How to complete this task: All lines holding the string "tópico" should be copied from the data below.

Provided information:
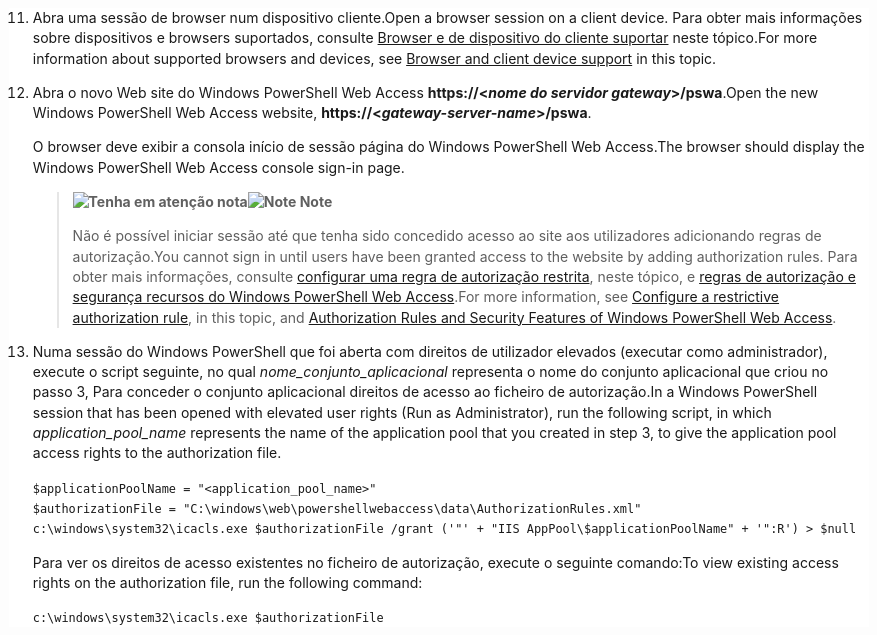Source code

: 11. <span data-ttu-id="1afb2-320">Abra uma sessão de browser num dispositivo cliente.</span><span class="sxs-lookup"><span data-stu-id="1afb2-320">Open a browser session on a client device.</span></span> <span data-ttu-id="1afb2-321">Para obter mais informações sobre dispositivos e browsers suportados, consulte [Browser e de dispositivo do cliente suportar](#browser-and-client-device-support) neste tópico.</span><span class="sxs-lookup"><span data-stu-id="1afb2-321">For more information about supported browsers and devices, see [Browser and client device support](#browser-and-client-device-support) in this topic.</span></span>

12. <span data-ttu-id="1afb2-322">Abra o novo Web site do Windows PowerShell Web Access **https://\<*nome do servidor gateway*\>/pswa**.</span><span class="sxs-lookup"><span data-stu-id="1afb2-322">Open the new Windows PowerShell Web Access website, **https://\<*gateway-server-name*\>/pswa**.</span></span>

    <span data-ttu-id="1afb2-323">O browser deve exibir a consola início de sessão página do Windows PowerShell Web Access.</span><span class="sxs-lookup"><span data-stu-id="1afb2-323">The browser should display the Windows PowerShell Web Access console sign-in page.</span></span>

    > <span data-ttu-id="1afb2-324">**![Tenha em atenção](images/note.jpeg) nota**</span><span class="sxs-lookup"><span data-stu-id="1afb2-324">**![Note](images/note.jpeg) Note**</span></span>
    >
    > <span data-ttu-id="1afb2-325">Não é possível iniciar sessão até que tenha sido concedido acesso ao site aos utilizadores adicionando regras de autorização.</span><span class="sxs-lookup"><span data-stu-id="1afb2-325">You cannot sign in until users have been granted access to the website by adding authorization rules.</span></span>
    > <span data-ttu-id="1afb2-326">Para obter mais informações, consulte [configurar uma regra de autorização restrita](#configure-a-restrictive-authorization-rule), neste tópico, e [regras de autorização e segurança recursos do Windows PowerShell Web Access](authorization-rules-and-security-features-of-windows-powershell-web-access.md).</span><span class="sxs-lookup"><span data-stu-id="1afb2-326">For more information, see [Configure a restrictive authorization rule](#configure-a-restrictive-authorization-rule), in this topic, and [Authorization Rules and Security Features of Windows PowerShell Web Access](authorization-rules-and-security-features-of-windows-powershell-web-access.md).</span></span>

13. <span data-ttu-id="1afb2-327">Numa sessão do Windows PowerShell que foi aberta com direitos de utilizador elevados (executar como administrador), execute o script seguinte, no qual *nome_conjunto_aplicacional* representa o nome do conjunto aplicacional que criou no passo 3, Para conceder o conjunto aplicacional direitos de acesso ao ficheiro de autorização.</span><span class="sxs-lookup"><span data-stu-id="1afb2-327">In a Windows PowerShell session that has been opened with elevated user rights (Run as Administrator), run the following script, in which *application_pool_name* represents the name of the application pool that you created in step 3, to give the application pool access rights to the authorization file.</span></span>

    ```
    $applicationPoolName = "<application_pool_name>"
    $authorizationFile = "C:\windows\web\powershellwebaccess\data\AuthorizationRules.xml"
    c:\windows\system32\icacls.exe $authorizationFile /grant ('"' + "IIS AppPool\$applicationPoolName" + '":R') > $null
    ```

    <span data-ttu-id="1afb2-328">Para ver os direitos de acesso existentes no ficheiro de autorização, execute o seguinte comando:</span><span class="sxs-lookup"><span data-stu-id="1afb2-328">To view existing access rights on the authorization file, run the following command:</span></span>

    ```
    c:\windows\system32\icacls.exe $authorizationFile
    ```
...
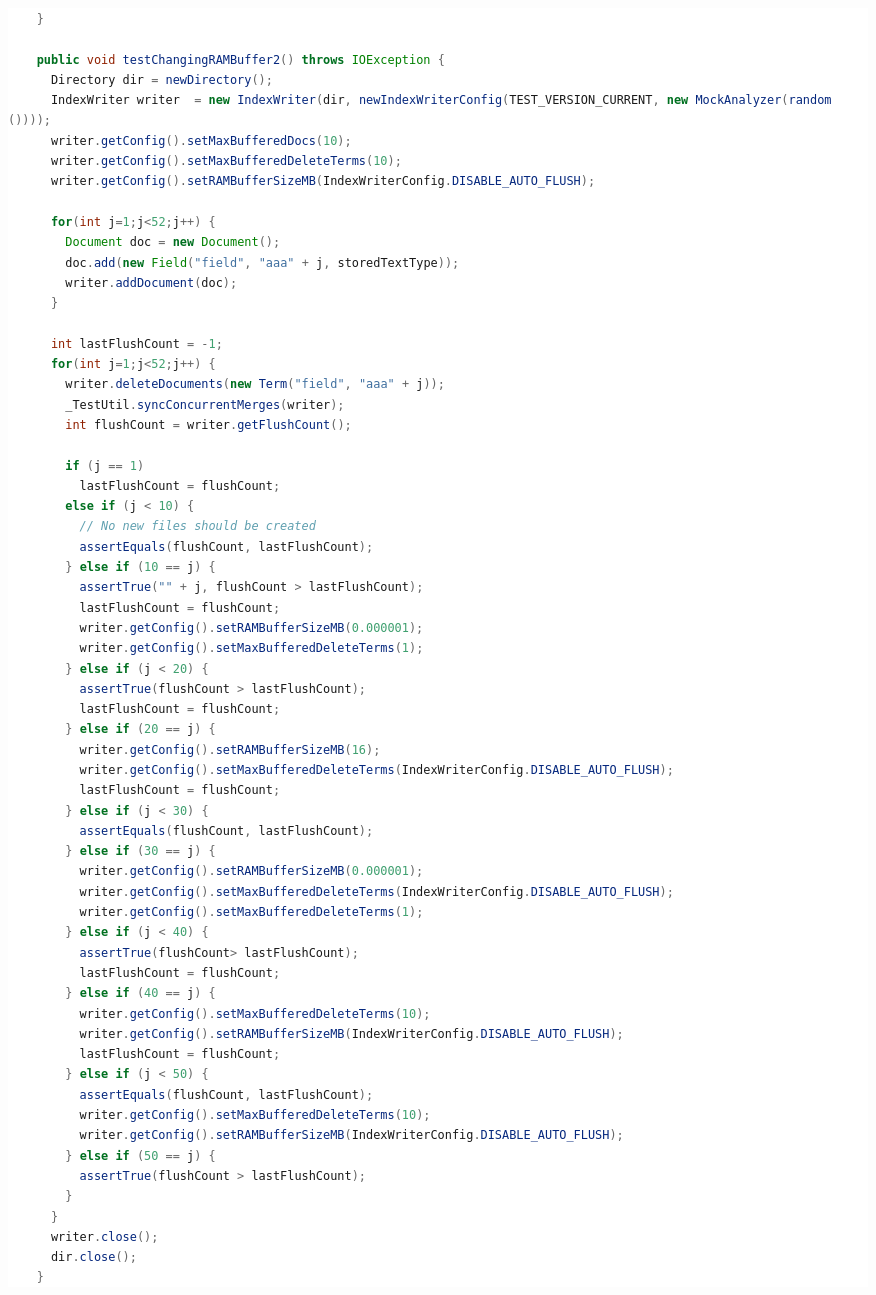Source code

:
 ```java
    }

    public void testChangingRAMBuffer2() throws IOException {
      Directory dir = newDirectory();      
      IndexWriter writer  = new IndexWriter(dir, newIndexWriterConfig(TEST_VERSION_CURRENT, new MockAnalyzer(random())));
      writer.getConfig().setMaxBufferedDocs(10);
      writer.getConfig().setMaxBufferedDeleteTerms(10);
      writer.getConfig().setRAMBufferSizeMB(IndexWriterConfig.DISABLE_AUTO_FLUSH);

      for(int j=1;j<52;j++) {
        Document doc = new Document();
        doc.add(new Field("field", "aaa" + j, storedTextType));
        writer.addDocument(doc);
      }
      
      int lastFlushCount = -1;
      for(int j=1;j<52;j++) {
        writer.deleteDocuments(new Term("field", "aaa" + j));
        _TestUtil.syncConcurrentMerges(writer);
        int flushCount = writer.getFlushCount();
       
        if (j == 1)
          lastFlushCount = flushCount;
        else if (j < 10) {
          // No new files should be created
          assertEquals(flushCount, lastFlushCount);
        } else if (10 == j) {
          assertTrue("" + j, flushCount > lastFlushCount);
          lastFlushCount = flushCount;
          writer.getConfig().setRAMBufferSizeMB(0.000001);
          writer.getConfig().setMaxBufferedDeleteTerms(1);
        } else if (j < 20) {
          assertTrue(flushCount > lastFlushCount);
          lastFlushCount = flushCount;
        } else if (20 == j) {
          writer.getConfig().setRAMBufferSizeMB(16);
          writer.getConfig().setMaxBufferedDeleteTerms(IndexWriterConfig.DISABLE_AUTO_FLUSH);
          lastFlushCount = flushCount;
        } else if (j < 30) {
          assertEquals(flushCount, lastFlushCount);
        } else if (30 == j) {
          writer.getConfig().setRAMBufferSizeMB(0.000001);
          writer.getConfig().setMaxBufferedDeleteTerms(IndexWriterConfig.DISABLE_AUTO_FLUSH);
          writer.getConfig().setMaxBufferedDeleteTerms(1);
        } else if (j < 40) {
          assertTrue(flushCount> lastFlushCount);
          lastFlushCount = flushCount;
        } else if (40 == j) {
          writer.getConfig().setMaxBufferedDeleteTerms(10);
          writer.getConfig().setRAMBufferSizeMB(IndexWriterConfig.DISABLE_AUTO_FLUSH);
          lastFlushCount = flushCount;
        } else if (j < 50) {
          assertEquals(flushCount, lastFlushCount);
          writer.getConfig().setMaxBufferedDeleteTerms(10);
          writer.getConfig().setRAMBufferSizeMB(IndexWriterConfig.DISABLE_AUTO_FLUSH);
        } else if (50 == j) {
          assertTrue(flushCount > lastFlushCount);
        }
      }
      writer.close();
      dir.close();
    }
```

Your response:
: 11. <span data-ttu-id="1afb2-320">Abra uma sessão de browser num dispositivo cliente.</span><span class="sxs-lookup"><span data-stu-id="1afb2-320">Open a browser session on a client device.</span></span> <span data-ttu-id="1afb2-321">Para obter mais informações sobre dispositivos e browsers suportados, consulte [Browser e de dispositivo do cliente suportar](#browser-and-client-device-support) neste tópico.</span><span class="sxs-lookup"><span data-stu-id="1afb2-321">For more information about supported browsers and devices, see [Browser and client device support](#browser-and-client-device-support) in this topic.</span></span>
    > <span data-ttu-id="1afb2-326">Para obter mais informações, consulte [configurar uma regra de autorização restrita](#configure-a-restrictive-authorization-rule), neste tópico, e [regras de autorização e segurança recursos do Windows PowerShell Web Access](authorization-rules-and-security-features-of-windows-powershell-web-access.md).</span><span class="sxs-lookup"><span data-stu-id="1afb2-326">For more information, see [Configure a restrictive authorization rule](#configure-a-restrictive-authorization-rule), in this topic, and [Authorization Rules and Security Features of Windows PowerShell Web Access](authorization-rules-and-security-features-of-windows-powershell-web-access.md).</span></span>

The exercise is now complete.